Keep in mind that Seger comes from Detroit, so if the ad was done locally, they may have had a bias towards the song.

I think Motor City’s Burning would have been a better local choice.

I hate all advertisements, period!

Chevy’s ad campaigns seem to be focused on the traditional mythology that “seeing the USA in your Chevrolet” is a part of the American dream ( “By gawd, Dot, I got to hab me one!”) made ever so much more pleasant with a macho American song and presumably a highly marketed beverage and a beautiful woman.

34 is middle-aged?

Come over here so I can whack you with my cane.

The one I really hate is the commercial where Cher screechs “freedom is calling…yeah” Makes my skin crawl every time.

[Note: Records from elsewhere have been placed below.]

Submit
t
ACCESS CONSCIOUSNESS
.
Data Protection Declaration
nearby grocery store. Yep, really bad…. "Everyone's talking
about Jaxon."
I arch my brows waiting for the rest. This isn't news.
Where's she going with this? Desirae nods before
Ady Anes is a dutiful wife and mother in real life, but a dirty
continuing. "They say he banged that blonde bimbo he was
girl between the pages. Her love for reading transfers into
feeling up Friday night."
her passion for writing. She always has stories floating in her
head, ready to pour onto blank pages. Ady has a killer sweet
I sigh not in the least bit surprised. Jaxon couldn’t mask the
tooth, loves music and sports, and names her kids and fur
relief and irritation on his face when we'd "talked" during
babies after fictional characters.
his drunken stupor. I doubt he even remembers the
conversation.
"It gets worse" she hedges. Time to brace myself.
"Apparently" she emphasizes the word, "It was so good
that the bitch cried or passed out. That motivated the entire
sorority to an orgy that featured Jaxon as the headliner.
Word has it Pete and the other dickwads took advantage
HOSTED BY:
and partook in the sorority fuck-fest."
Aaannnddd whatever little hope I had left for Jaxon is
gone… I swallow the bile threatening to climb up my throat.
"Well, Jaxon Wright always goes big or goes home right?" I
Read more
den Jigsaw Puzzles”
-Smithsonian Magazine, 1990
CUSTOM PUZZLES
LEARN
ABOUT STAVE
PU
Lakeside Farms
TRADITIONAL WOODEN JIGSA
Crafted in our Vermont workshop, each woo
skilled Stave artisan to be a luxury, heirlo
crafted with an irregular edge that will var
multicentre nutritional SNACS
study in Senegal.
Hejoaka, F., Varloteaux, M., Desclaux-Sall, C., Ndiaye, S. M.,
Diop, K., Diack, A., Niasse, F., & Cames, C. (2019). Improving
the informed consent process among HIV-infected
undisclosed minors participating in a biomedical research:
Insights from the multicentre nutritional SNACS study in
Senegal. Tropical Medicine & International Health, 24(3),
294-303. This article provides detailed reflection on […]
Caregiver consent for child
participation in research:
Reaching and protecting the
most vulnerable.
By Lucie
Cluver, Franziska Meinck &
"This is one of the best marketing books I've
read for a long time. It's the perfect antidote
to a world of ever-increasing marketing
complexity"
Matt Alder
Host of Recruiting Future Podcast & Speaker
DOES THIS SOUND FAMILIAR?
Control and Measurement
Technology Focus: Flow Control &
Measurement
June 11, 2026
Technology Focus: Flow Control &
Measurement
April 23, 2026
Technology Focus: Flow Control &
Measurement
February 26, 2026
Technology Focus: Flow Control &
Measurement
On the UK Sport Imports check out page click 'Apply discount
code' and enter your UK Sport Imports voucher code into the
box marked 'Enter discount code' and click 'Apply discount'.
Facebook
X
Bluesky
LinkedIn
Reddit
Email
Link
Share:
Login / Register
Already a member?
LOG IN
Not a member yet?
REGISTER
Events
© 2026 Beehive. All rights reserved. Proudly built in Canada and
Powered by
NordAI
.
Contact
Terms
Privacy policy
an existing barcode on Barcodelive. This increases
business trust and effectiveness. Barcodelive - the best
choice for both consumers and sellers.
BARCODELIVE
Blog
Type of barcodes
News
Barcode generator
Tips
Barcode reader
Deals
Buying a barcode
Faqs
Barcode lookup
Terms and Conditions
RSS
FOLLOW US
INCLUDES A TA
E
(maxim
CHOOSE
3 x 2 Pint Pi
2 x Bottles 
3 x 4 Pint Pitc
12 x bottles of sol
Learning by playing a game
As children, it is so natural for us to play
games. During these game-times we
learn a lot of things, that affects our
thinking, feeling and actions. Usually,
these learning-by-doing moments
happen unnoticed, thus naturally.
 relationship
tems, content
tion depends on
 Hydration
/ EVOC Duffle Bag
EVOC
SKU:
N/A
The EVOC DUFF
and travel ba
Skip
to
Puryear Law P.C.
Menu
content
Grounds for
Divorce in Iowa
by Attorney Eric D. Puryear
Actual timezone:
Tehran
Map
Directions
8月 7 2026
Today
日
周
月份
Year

I’m with you on “Like a Rock”, Reilly. Of course, the suits that make the decisions in corporate offices never have a clue what the songs are about. I remember when George Will interpreted Springsteen’s “Born in the U.S.A.” as patriotic. They’re about as out of touch with Seger as he was with Springsteen.

I can’t remember which car it advertises, but Smashmouth’s “Walking on the Sun” doesn’t exactly make sense as a product promo, if you listen to the words.

Interesting hijack…

Harley Earl was the guy responsible for those huge, wacky bumper guards on the 1953 Cadillac…the ones that were referred to as “Dagmars,” in honor of the chesty blonde television hostess of “Dagmar’s Canteen.”

I see by the link that Harley Earl died in 1969 . . . Way before air bags and mandatory seatbelts—not to mention the emissions standards! Does Buick have to force Harley’s ghost into current-practices sessions? “Air bags? What kinda pansies are you people anyway? I’m outta here. Is that Goldie Hawn chick still around?”